This makes sense to me. I guess I'll start hunting for the equivalent of `govulncheck` for Rust/Cargo.

Separately, I love the idea of the `geomys/sandboxed-step` action, but I've got such an aversion to use anyone else's actions, besides the first-party `actions/*` ones. I'll give sandboxed-step a look, sounds like it would be a nice thing to keep in my toolbox.

I was actually working on this last week, funnily enough. I've been working on a capability analysis tool for Rust, and if you're already generating a call graph via static analysis, taking that and matching it against the function-level vulnerability data that exists in RustSec isn't that hard.

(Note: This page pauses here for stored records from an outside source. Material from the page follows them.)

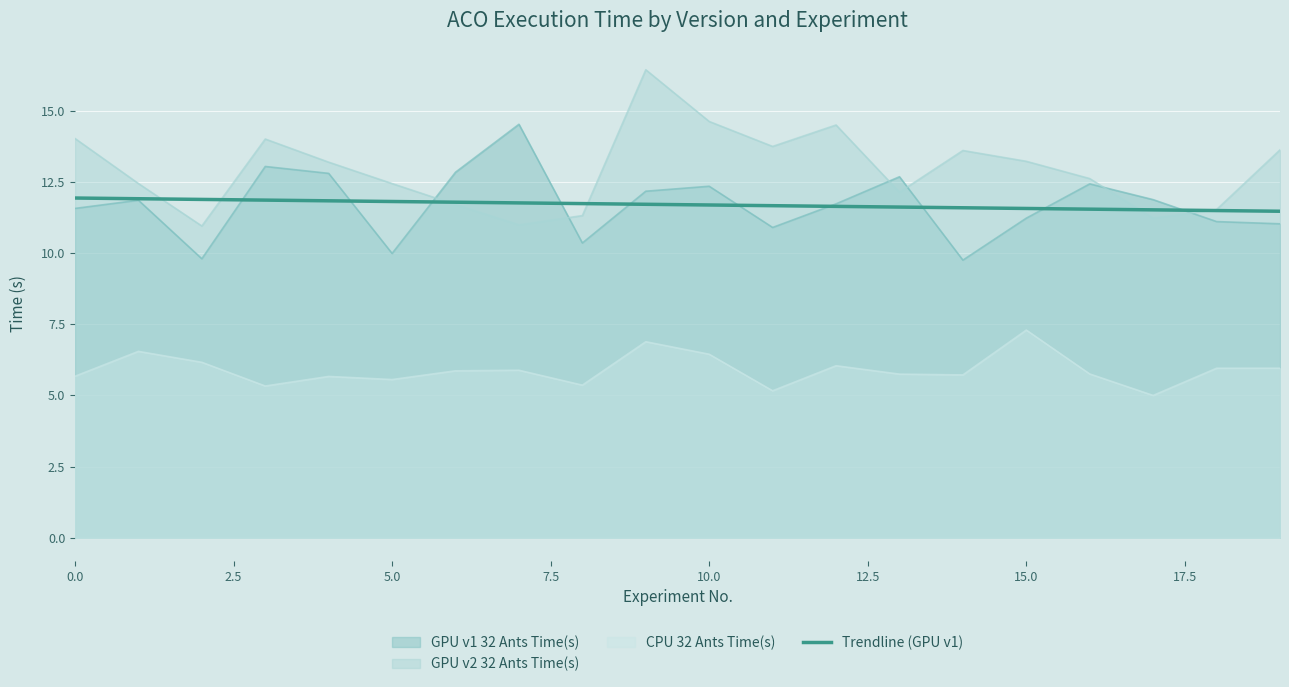

The chart shows a value of 11.6 at 14. True or false?

True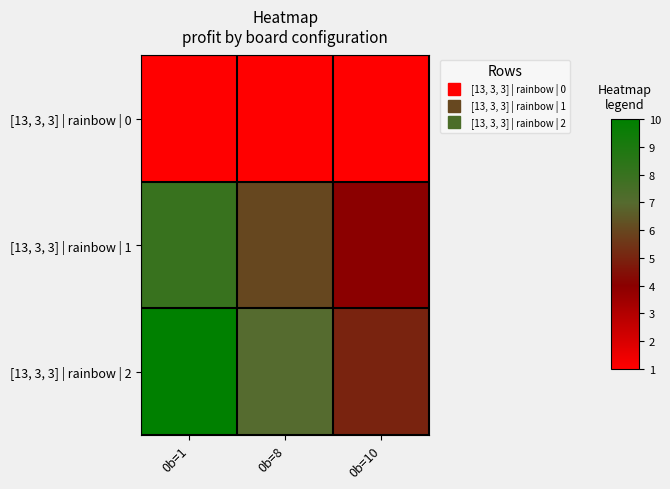

What is the total value across all series at 0b=1?

19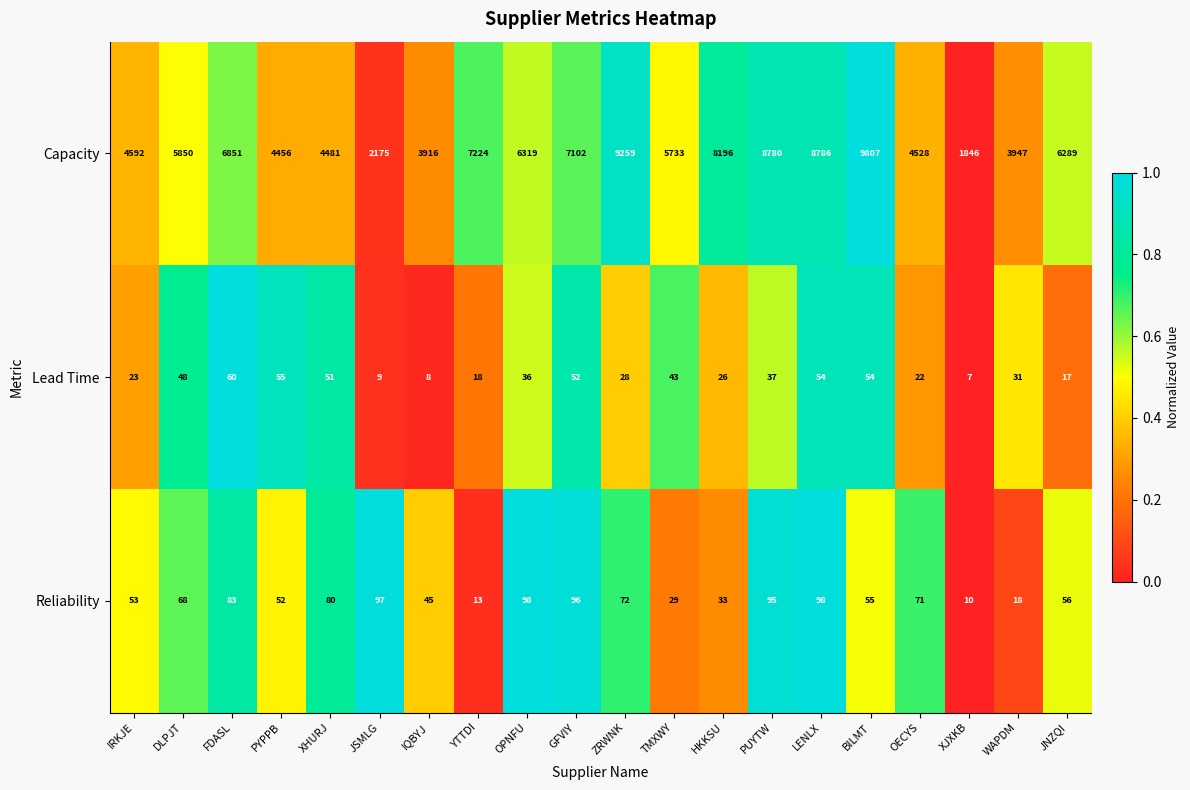

Rank the series at JNZQI from lowest to highest value.

Lead Time, Reliability, Capacity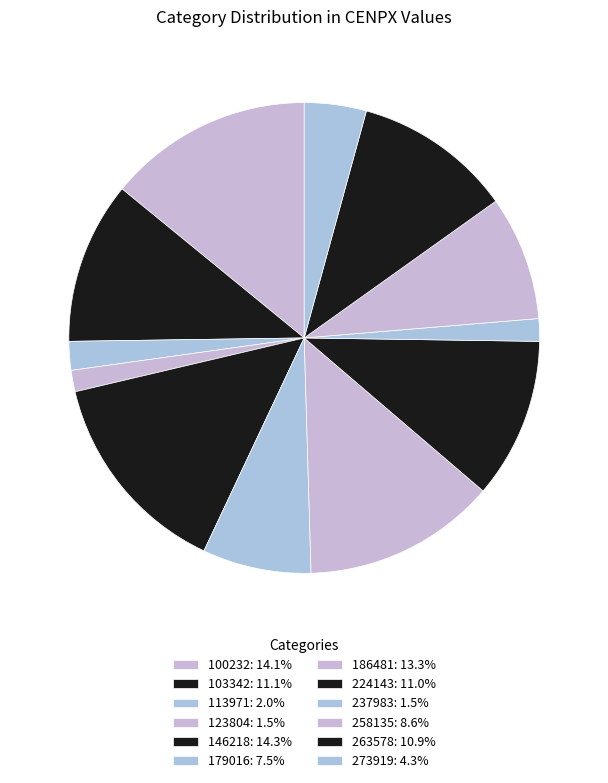

How many segments does this pie chart have?

12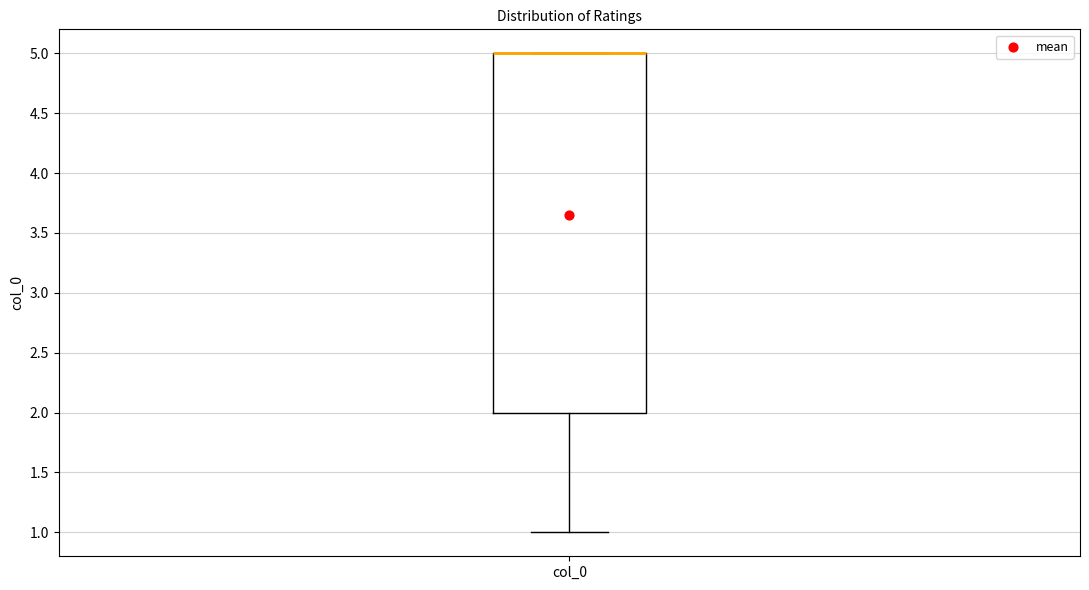

Transcribe this box plot: give where the median line is, the range the box spans, and where the two whiskers end, as read against the y-axis. The values are not printed on the chart, so give them approximately, as read against the axis.

median 5 (drawn on the box's upper edge), box 2 to 5, whiskers 1 to 5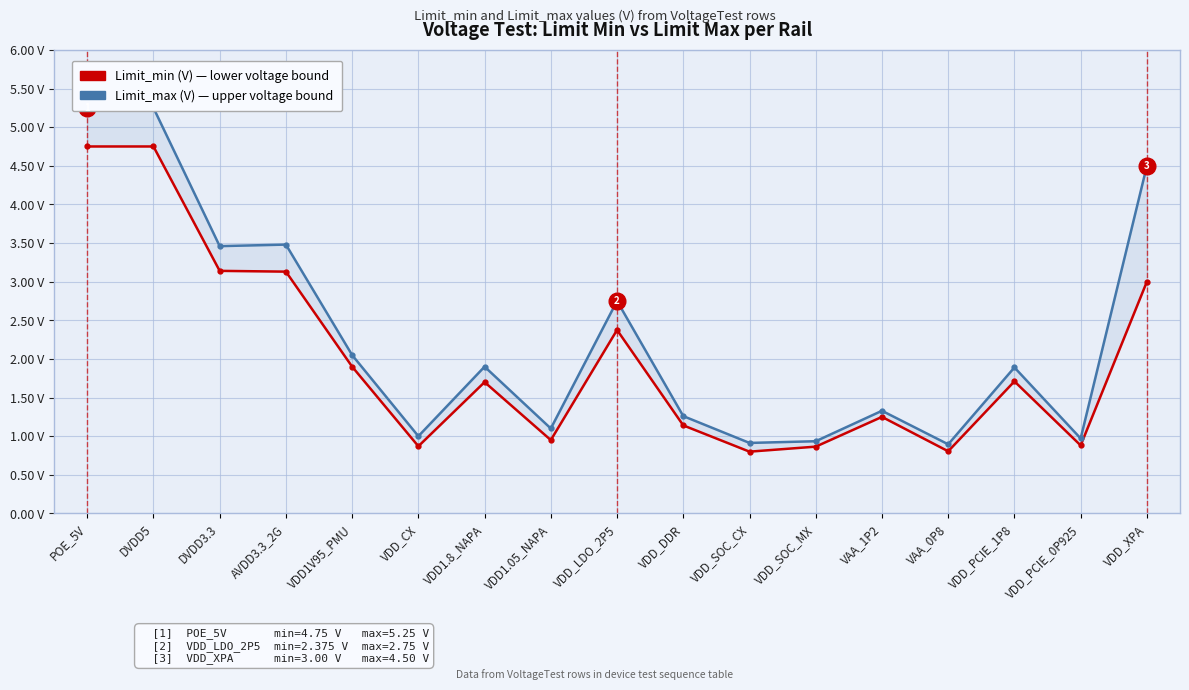

Which has a higher value, VDD_XPA or DVDD5?

DVDD5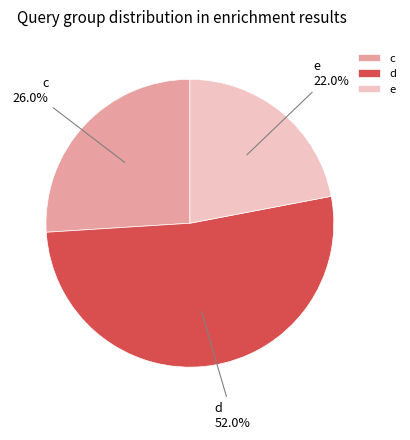

To the nearest percent, what is the average slice percentage?

33%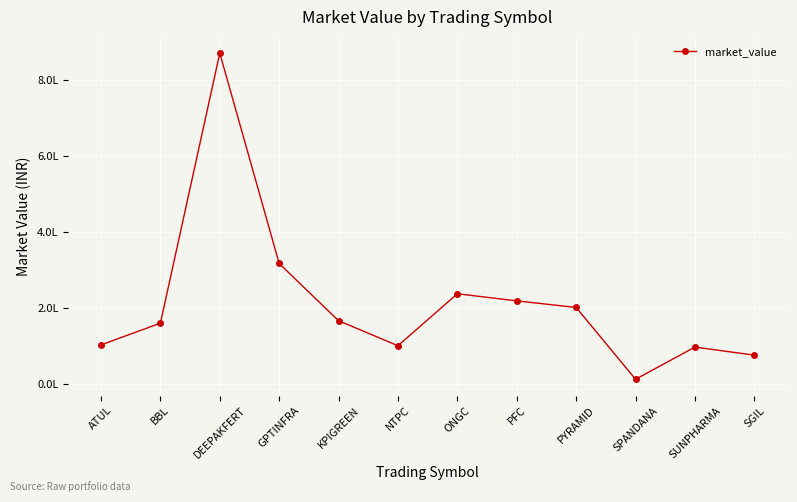

What is the sum of the values at GPTINFRA and SUNPHARMA?

415405.2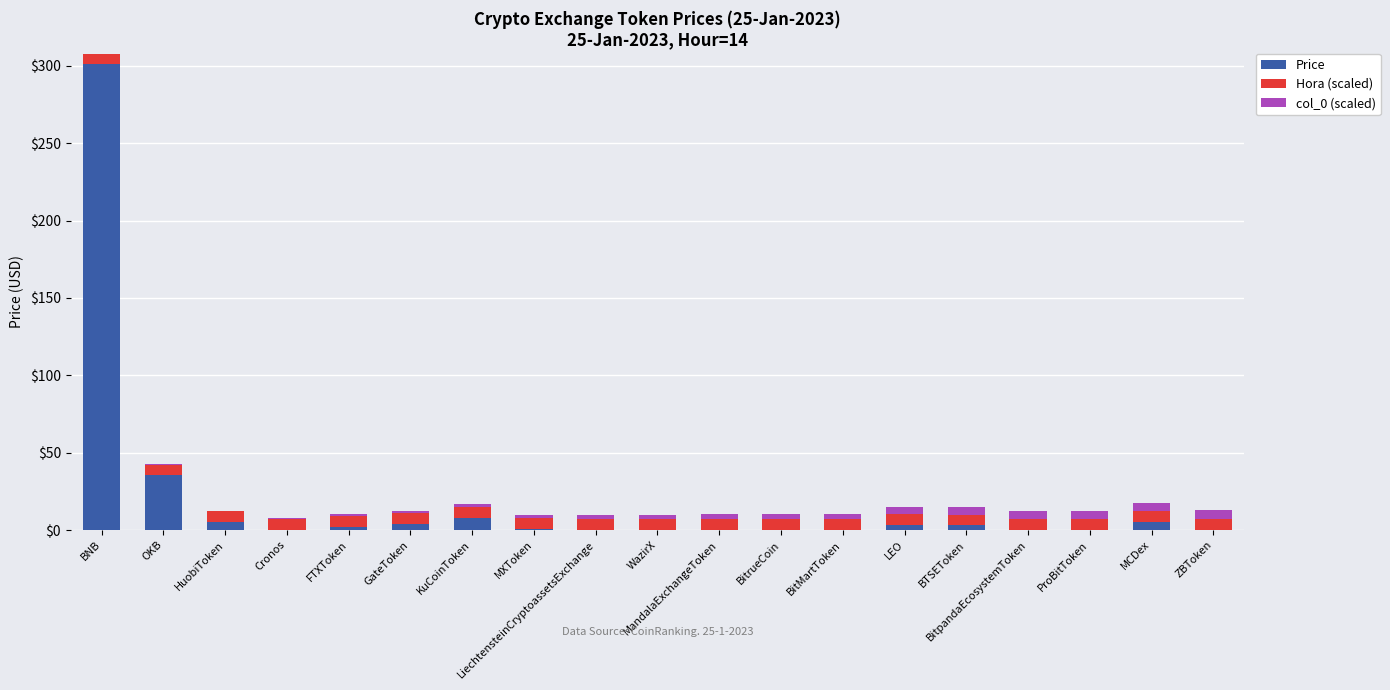

At which label does Price reach its peak?

BNB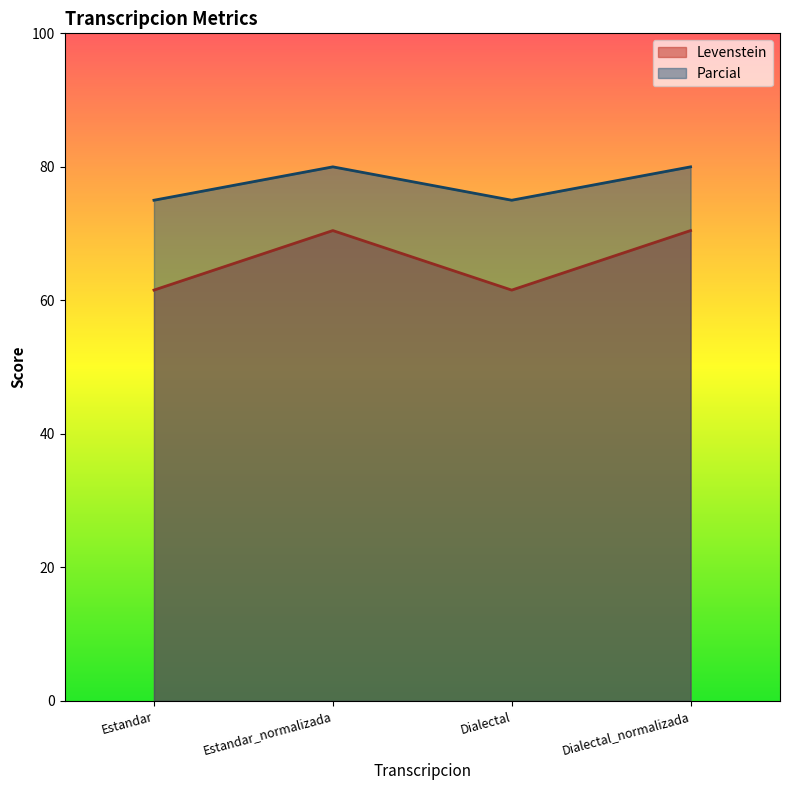

Reading left to right, transcribe all the data shown in this chart.

Levenstein: 61.5	70.5	61.5	70.5
Parcial: 75.0	80.0	75.0	80.0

Hopefully I'll have something out next week.

> I've got such an aversion to use anyone else's actions, besides the first-party `actions/*` ones

Yeah, same. FWIW, geomys/sandboxed-step goes out of its way to use the GitHub Immutable Releases to make the git tag hopefully actually immutable.

https://rustsec.org/

Although, unfortunately, not all RustSec advisories include function-level vulnerability metadata in practice.

> I guess I'll start hunting for the equivalent of `govulncheck` for Rust/Cargo.

how about `cargo-audit`?

cargo-audit is not quite at an equivalent level yet, it is lacking the specific features discussed in the post that identify the vulnerable parts of the API surface of a library. cargo-audit is like dependabot and others here in that it only tells you that you're using a version that was vulnerable, not that you're using a specific API that was vulnerable.

Saddly, since it relies on a Cargo.lock to be correct it also is affected by bugs that place dependencies in the Cargo.lock, but are not compiled into the binary. e.g. weak features in Cargo currently cause unused dependencies to show up in the Cargo.lock.